| Tasks |
1 – Duplicate the message on SHA1 collisions from "I still think" up to and including "apply a patch).".
2 – Name every git subcommand mentioned in the message on SHA1 collisions.

Re: SHA1 collisions found

Linus Torvalds <torvalds@xxxxxxxxxxxxxxxxxxxx> · Thu, 23 Feb 2017 10:29:09 -0800

On Thu, Feb 23, 2017 at 10:10 AM, Joey Hess <id@xxxxxxxxxx> wrote:
>
> It would cost 6500 CPU years + 100 GPU years to generate valid colliding
> git objects using the methods of the paper's authors. That might be cost
> effective if it helped get a backdoor into eg, the kernel.

I still think it also needs to be interesting enough data, not just
random noise that is then trivial to find with automated tools.

Because for the kernel, it's not just that an attacker needs to do the
CPU time. Yes, first he needs the technical resources to just do just
the attack and create the situation you described.

But then he *also* needs to build up the social capital to get the end
result pulled into the tree (ie if he depends on the hidden spaces, he
needs somebody to actually do a git pull, not just apply a patch).

.. and if we then have a tool that then finds the problem trivially
(ie "git fsck"), he's not only wasted all those technical resources,
he's also burned his identity.

>>  (b) we can probably easily add some extra sanity checks to the opaque
>> data we do have, to make it much harder to do the hiding of random
>> data that these attacks pretty much always depend on.
>
> For example, git fsck does warn about a commit message with opaque
> data hidden after a NUL. But, git show/merge/pull give no indication
> that something funky is going on when working with such commits.

I do agree that we might want to do some of the fsck checks
particularly at fetch time. That's when doing checks is both relevant
and cheap.

So we could do the opaque data checks, but we could/should probably
also add the attack pattern ("disturbance vectors") checks.

And the thing is, adding those checks is really cheap, and basically
makes the whole attack vector pointless against git.

Because unlike some "signing a pdf" attack, git doesn't fundamentally
depend on the SHA1 as some kind of absolute security.  If we have the
minimal machinery in git to just notice the attack, the attack
essentially goes away. Attackers can waste infinite amounts of CPU
time, and if it's cheap for us to notice, it completely disarms all
that attack work.

Again, I'm not arguing that people shouldn't work on extending git to
a new (and bigger) hash. I think that's a no-brainer, and we do want
to have a path to eventually move towards SHA3-256 or whatever.

But I'm very definitely arguing that the current attack doesn't
actually sound like it really even _matters_, because it should be so
easy to mitigate against.

                   Linus

| Supplied information |
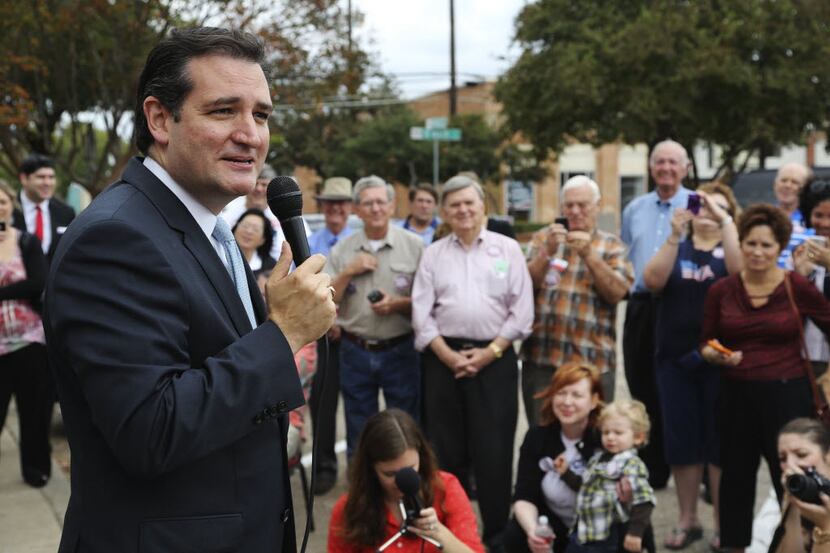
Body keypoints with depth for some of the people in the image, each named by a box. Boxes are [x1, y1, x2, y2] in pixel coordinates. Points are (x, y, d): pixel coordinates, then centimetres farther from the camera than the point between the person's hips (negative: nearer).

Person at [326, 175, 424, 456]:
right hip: (355, 352, 2)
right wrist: (348, 273, -8)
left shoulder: (414, 246, -1)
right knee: (358, 436, 13)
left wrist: (398, 304, -17)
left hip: (400, 351, -2)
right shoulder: (342, 250, 6)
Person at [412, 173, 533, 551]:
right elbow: (421, 312, 4)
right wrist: (447, 355, -7)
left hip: (495, 357, -2)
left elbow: (522, 311, -1)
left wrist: (489, 352, -8)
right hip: (443, 358, 2)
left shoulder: (507, 249, 5)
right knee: (446, 448, 6)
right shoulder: (433, 254, 10)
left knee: (493, 449, -1)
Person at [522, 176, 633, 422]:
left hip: (592, 359, -1)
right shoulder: (544, 238, 13)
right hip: (541, 357, 1)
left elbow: (617, 292, -6)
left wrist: (588, 254, -16)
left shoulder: (611, 245, 10)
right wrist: (548, 252, -14)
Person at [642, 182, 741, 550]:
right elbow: (652, 281, -10)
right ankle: (687, 520, 21)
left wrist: (724, 221, -21)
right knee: (680, 439, 7)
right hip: (675, 358, 2)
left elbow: (740, 270, -19)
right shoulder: (676, 248, 9)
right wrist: (675, 234, -17)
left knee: (719, 440, 2)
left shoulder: (730, 248, 5)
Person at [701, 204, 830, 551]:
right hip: (736, 395, 3)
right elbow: (706, 345, 7)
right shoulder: (721, 290, -1)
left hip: (787, 395, -3)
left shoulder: (798, 287, -8)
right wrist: (716, 355, -14)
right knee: (736, 479, 14)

| Solutions to the exercise |
1 –
I still think it also needs to be interesting enough data, not just
random noise that is then trivial to find with automated tools.

Because for the kernel, it's not just that an attacker needs to do the
CPU time. Yes, first he needs the technical resources to just do just
the attack and create the situation you described.

But then he *also* needs to build up the social capital to get the end
result pulled into the tree (ie if he depends on the hidden spaces, he
needs somebody to actually do a git pull, not just apply a patch).

2 – pull, fsck, show, merge